*** TEXT UNDER STUDY ***
2. The segmented turbine liner of claim 1 wherein said sensing means comprises electrical circuitry to sense capacitance values between said segments and said blade tips.
3. The segmented turbine liner of claim 1 wherein said signal generating means comprises electrical circuitry connected to receive a capacitance output from said sensing means and to generate signals to activate said segment moving means based on the capacitance received from said sensing means.
4. The segmented turbine liner of claim 1 wherein said rods have screw threaded mid portions that engage screw threaded bosses in said casing structure, so that rotation of said rods causes said rods and their associated segments to move, depending on the rods direction of rotation, inward toward or outward from the blade tips of a turbine stage when associated therewith, depending on the rods direction of rotation.
5. The segmented turbine liner of claim 1 wherein said rams cause said unison ring to rotate about the axis of said casing structure, which said rotational movement is transferred via said links to said rods.
6. A gas turbine engine including a segmented turbine liner as claimed in claim 1 .
7. The segmented turbine liner of claim 1 , wherein the unison ring surrounds said casing structure and is connected via ball joints and links to a respective corresponding number of screw threaded rods that are equi-angularly spaced around said casing structure.
8. The segmented turbine liner of claim 1 , wherein said rams apply force to the unison ring to achieve bodily movement thereof in a direction at a right angle to the plane of maximum displacement of the turbine stage.
*** End of TEXT UNDER STUDY ***
*** DATA PROVIDED ***
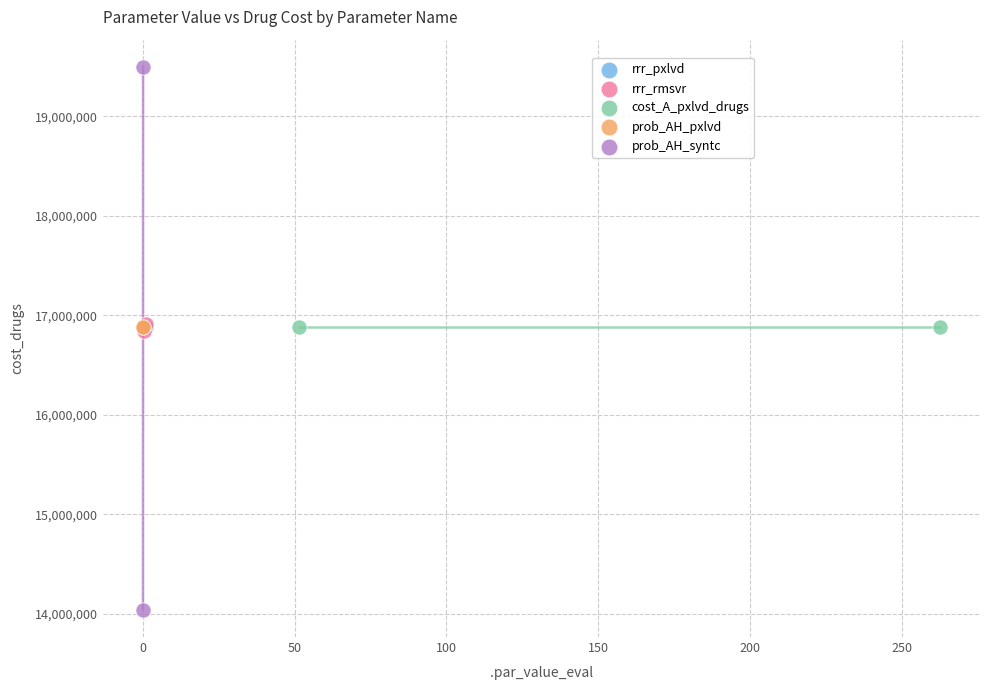

What are all the series names shown in the legend?

rrr_pxlvd, rrr_rmsvr, cost_A_pxlvd_drugs, prob_AH_pxlvd, prob_AH_syntc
*** End of DATA PROVIDED ***
◆ EXERCISE GOAL:
In the turbine liner claims, what does the sensing means measure? The material plays no part here.

◆ ANSWER TO THIS TASK:
Capacitance values between the segments and the blade tips.